With three minutes to go they were got to their feet. Each man hooked himself up and checked his neighbour. Their kit was strapped to their legs and the parachute harnesses bit into their shoulders and thighs. They tightened their helmet straps beneath their jaws until it was difficult to open their mouths. The aircraft juddered on to a new course for its final approach, nearly sending them all tumbling over. The despatchers scrambled hastily up and down, squeezing between the bodies or shoving them aside, deftly checking hooks, harnesses and straps. The two rear doors were slid open and the wind shrieked in, competing furiously with the noise of the engines. There were shouted commands and the aircraft bumped and juddered again. The men were pale and concentrated, clinging to their straps to keep their balance. No one had wanted to parachute but everyone wanted to go now, to get out of the doors and be free of the plane. The red light came on and, seconds later, the green. The first few men, helped by shouts and hefty slaps from the despatchers, were suddenly gone. Everyone stumbled along the fuselage with the trained rhythmic stamp, trying to keep balance and place, anxious to go, anxious not to think about it, trying to be like machines.

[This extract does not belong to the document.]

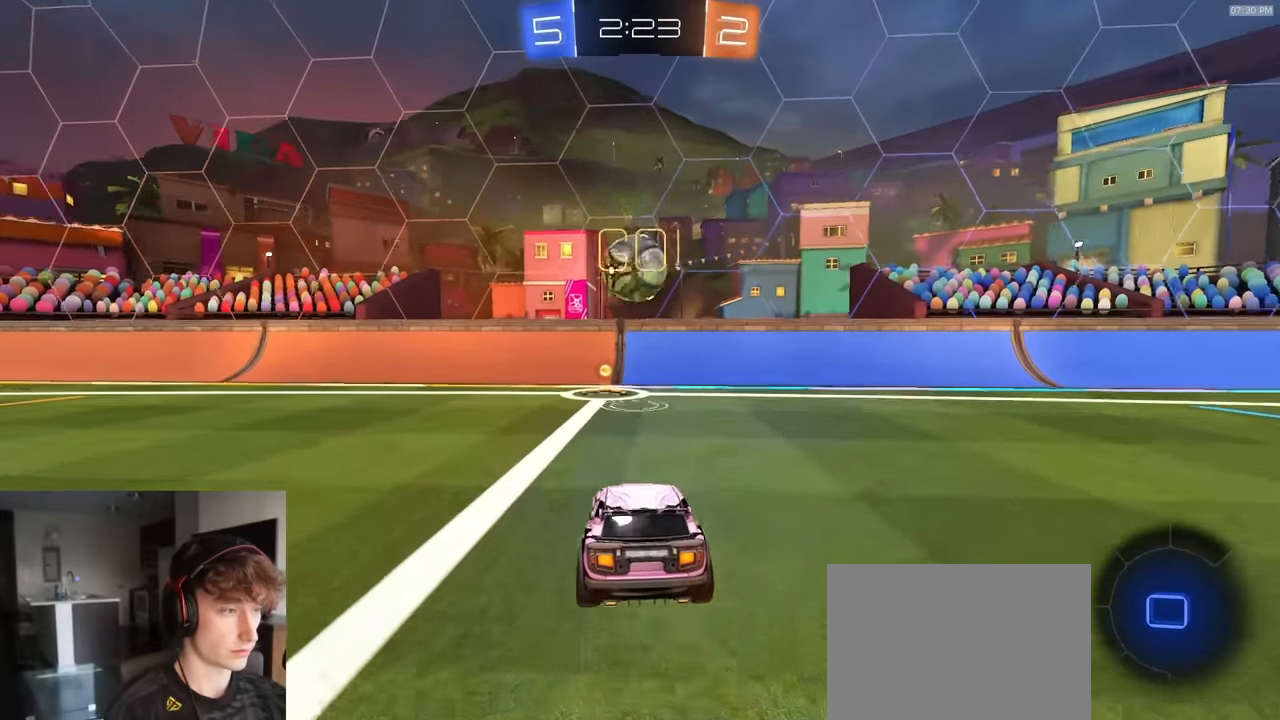
{"buttons": ["L1", "R2"], "left_stick": "left", "right_stick": "center", "events": [[34, "TRIANGLE", "down"], [34, "left_stick", "down"], [100, "TRIANGLE", "up"], [117, "L1", "down"], [134, "R2", "up"], [234, "left_stick", "center"], [434, "R2", "down"], [467, "left_stick", "left"]]}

Just before he went Charles glimpsed Chatsworth and ahead of him, Nigel Beale, in a rare unity of silent concentration. Anthony Hamilton-Smith had already gone, and so had Henry. Suddenly he was himself at the open door with the trailing edge of the wing before him and the wind buffeting his face. Without time for pause or thought he was in the slipstream, whipped along for a second with his boots above his head, a delicious moment of complete helplessness. Next came the sharp curve downwards and the exhilarating sense of uninhibited acceleration until brought up hard by the shock of the main canopy deploying. Then the conditioned look up to check it and the blissful sight of a full canopy blossomed against the blue, then all the drills for kit, distance, speed, and then steering away from everyone else and looking for space. Your friends are your enemies in the air.

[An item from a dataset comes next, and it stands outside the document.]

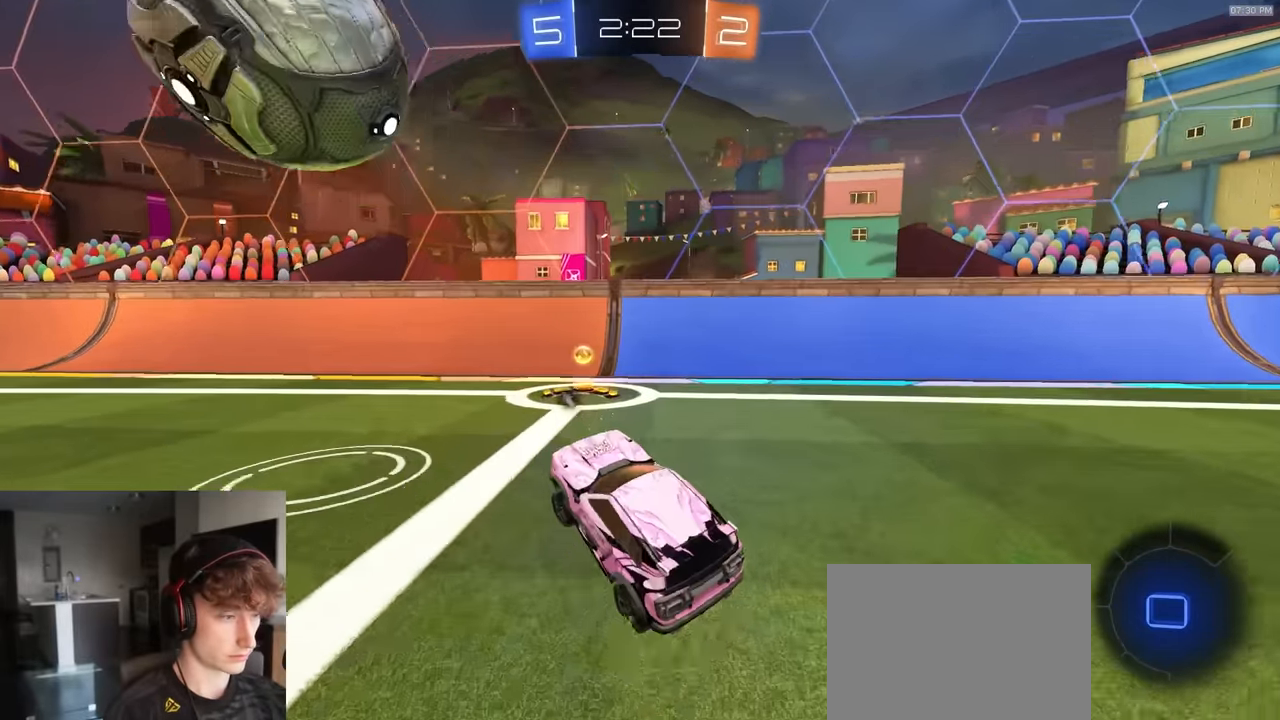
{"buttons": ["R2"], "left_stick": "left", "right_stick": "center", "events": [[50, "L1", "up"], [67, "left_stick", "right"], [150, "R1", "down"], [200, "TRIANGLE", "down"], [334, "TRIANGLE", "up"], [367, "left_stick", "center"], [450, "R1", "up"], [450, "left_stick", "left"]]}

All around, the sky was filled with gently falling parachutes. The aircraft were already a great distance off. It was very quiet. There was a warm, playful breeze, not enough to cause problems. The Plain stretched to the horizon in undulating greens, browns and yellows. Below him and off to the right Charles could see the CO, drifting by himself, quite still in his harness, his arms raised to his front lift webs like a toy parachutist. For a few seconds the entire battalion was in the air. Charles could see the press, the television cameras and the ambulance on the edge of the dropping zone. He looked idly down, feeling immensely distant and thinking of nothing at all. He was recalled to himself by the sudden uprush, the green rush, they call it, that comes a second before impact.